→ What to do
The records below must be output exactly, with no images carried over.

# # # # #

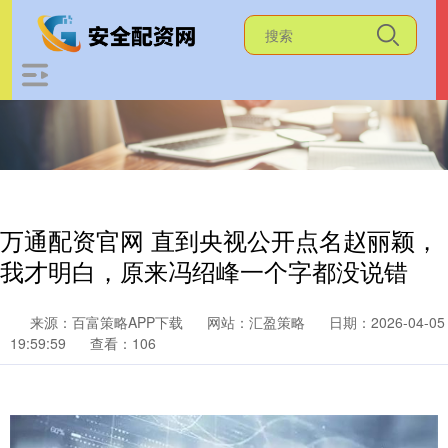
万通配资官网 直到央视公开点名赵丽颖，
我才明白，原来冯绍峰一个字都没说错
来源：百富策略APP下载
网站：汇盈策略
日期：2026-04-05
19:59:59
查看：106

# # # # #

→ Written answer
万通配资官网 直到央视公开点名赵丽颖，
我才明白，原来冯绍峰一个字都没说错
来源：百富策略APP下载
网站：汇盈策略
日期：2026-04-05
19:59:59
查看：106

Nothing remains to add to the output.